:: READING TEXT ::
Now, nearly everyone has and uses multiple visa or mc branded credit or debit cards, yielding trillions in transactions, making billions for Visa/MC.
In short, they've grown much more profitable due to their scale and none of that has value has been returned to businesses or consumers in via rate reductions, AFAIK.
I don't disagree with this at all. But I don't read the comment I was responding to as having come from the thought process of
"If Visa/MC charged a 1.5% cut instead of 2.5%, the economy would be 1.5% more productive than it is now, which means that, compared to that more enlightened hypothetical world, the non-Visa/MC portion of the economy is only 97.5% what it should be."
If you think credit is related to the size of the economy (and I do), you need to ask, where did that 2.5% number come from? Saying that Visa's entire fee represents nothing but a drag on the economy is very much of a piece with the historical loathing of merchants and usurers, who, as anyone could see, did not create value.
:::
:: DATA RECORDS ::
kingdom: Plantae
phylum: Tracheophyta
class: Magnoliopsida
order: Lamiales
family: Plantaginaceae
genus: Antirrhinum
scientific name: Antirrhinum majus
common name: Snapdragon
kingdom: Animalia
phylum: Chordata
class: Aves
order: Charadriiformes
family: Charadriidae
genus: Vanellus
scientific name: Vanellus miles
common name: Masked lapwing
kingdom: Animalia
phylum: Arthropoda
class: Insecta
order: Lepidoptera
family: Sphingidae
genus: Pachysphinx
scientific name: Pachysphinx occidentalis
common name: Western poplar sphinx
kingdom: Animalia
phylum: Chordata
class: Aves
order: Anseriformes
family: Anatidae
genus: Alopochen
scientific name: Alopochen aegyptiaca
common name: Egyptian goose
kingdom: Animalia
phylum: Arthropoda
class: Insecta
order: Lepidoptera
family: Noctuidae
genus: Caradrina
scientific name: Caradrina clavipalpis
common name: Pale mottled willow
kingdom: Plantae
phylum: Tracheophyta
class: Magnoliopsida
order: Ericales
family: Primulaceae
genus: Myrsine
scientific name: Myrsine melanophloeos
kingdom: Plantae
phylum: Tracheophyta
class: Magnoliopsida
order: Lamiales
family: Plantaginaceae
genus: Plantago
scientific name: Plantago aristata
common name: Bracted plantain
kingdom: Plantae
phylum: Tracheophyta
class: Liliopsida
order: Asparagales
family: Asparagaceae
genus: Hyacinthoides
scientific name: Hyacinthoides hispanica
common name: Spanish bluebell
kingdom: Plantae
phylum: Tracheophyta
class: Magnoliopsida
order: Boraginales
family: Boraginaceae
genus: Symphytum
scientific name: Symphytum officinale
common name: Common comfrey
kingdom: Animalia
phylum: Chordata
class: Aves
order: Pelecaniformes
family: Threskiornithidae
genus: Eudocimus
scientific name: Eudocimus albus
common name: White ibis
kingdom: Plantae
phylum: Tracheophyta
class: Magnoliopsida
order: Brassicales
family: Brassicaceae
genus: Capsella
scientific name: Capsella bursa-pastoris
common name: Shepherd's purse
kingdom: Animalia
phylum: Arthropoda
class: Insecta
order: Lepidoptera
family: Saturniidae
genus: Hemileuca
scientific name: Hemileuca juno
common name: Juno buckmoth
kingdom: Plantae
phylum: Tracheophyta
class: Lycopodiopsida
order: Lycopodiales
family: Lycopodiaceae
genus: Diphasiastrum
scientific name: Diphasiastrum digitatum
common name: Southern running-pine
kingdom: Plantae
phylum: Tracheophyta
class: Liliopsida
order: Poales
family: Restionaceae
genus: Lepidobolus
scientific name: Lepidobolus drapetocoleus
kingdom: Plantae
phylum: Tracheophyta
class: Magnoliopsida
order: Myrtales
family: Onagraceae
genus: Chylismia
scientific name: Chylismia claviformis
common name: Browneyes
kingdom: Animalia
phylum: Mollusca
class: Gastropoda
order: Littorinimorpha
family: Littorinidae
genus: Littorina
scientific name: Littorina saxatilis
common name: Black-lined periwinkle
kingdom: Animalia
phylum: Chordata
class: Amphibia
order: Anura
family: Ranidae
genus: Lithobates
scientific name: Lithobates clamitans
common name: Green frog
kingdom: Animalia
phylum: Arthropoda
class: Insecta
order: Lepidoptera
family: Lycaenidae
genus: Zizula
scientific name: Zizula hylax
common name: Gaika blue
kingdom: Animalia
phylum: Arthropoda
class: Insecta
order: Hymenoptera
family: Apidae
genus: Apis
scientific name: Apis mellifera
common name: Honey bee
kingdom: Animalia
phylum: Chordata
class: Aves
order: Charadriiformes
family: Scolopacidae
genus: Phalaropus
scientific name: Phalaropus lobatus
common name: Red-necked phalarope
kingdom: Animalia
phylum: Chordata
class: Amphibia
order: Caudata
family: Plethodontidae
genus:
:::
> [REQUESTS]
- a) List every group of people that the comment on card fees names, leaving out Visa and MC themselves.
- b) Based on the comment on card fees, say yes or no for each statement and quote the words that decide it: (i) The writer believes credit is linked to the size of the economy. (ii) The writer disagrees with the point that Visa and MC grew more profitable through scale. (iii) The hypothetical compares a 1.5% cut with a 2.5% cut.
- c) Extend the comment on card fees past its final sentence by a few sentences, keeping the same voice and line of argument.

> [ANSWERS FOR THIS EXERCISE]
- a) businesses, consumers, merchants, usurers

- b)
(i) Yes: "If you think credit is related to the size of the economy (and I do)"
(ii) No: "I don't disagree with this at all."
(iii) Yes: "If Visa/MC charged a 1.5% cut instead of 2.5%"

- c)
In my example example, cutting fees to 1.5% (from any level at all, interestingly) requires the economy to expand by 1.5%. That's not a coincidence -- cutting fees to 0.1% would require the economy to expand by 0.1%, except that that's completely implausible; cutting fees further should cause the economy to expand more, not less.
With that in mind, it might make sense to measure against the hypothetical where credit card companies offer their services for free, but even then there is no obvious relationship to the current level of their fees. I have to stand by my assessment that saying Visa/MC are skimming 2.5% of the economy doesn't make sense. How'd we get that number?
Still, money handling/cheque handling has costs as well.
Cheques are much more prone to fraud, money has some fraud cost (% of fake money, not sure how it is, but it's not that big) and costs of handling and moving the money (hence, cashback reduces this cost)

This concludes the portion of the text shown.